The PA Supreme Court issued their ruling a couple of hours ago, and the question of the day has definitely been "what does this mean?" Rather than upholding or striking down the voter ID law, the Supreme Court has vacated the lower court's ruling against an injunction, and sent the case back down to Judge Simpson.
So what does this mean? It isn't a win, but we think it's a positive development.
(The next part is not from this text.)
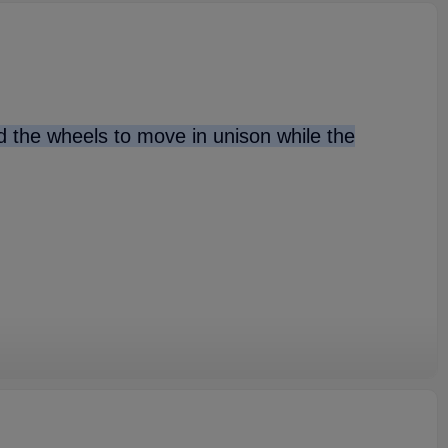
nd the wheels to move in unison while the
Firstly, the Supreme Court's instructions shift the burden of proof from our plaintiffs to the state. This is significant. Secondly, it establishes a very high standard that the state must meet in order to uphold the voter ID law - a standard that, in our opinion, the state cannot meet. In reevaluating the case, the Supreme Court has instructed Judge Simpson to focus on two questions. If the answer to either of those questions is "no," the Supreme Court says Judge Simpson is obliged to issue an injunction against the voter ID law. Those two questions, with brief explanations:
1) Does the state of Pennsylvania's implementation of the voter ID law conform to the requirements the law set forth, particularly in the state's distribution of voter ID to eligible voters?
According to Act 18, the voter ID law, PennDOT is required to issue an ID at no cost to any registered voter who signs an oath that says he or she does not have the ID they require for voting purposes. No further requirements - such as showing a birth certificate or social security card - are required. The Supreme Court calls this "a liberal access standard." In court, the state's attorneys pointed out that PenDOT cannot, according to Homeland Security requirements, comply by this requirement. Instead, the state created the Department of State ID card, a new form of voter ID specifically intended for voting purposes.
At the time Judge Simpson heard argument, the Department of State ID was merely theoretical. State officials detailed their plans to roll out the ID, but it was not yet in existence. Now, Judge Simpson will have the opportunity to look at the reality of that ID card and its distribution, along with the state's efforts to educate and inform the public, and decide whether the liberal access standard in Act 18 is being met. We do not believe it is.
Furthermore, the Supreme Court stated in their ruling that they are not satisfied with "a mere predictive judgment based primarily on the assurances of government officials." In other words, it's no longer good enough for the state to testify about what they plan to do. They must demonstrate that what they are presently doing is enough to satisfy the requirements of Act 18.
2) Can Judge Simpson say, in his judgement, that no voters will be disenfranchised on Election Day?
In their ruling, the Supreme Court establishes as fact several points that have at various times been disputed: One, that voting is a fundamental right. This was something the state disputed in its argument. Two, that some number of eligible voters are at risk of being disenfranchised by this law. Three, that any number of disenfranchised voters represent harm to the electoral process. Their instruction to Judge Simpson is very clear, and sets a very high standard: If, in his judgement, there is doubt that voters may be disenfranchised, he is obliged to enjoin the law.
In his ruling, Judge Simpson did not hold voting to the standard of a fundamental right, and went so far as to point out that, if the standard were different, he may have ruled differently. The Supreme Court has clearly instructed him to apply a very high standard. If there is doubt, Judge Simpson must enjoin.
And is there doubt? Well, even by the State of Pennsylvania's lowest possible estimate, there are 100,000 registered voters without PennDOT ID. Our scientific figures put that at more than one million, but let's use the state's lowest estimate for the sake of argument. Since the state started giving out various forms of ID for voting purposes in March, they have distributed only 9,000 IDs. Since our trial, they have distributed roughly 6,000 - less than 1,000 per week. In order to reach the remaining 91,000 voters (again, that is a minimum estimate) PennDOT would need to increase that number to 13,000 IDs distributed per week.
The bottom line is that the burden is now on the state of Pennsylvania to show that they are meeting the ID requirements of the voter ID law, and to convince Judge Simpson that there will be no one disenfranchised by this law on Election Day. That is a very high standard, and not one we believe the government can meet.
Judge Simpson is instructed to issue a ruling on or before October 2. The Supreme Court also made clear that they are prepared to hear any further appeal to that decision, and that those rulings will also be expedited.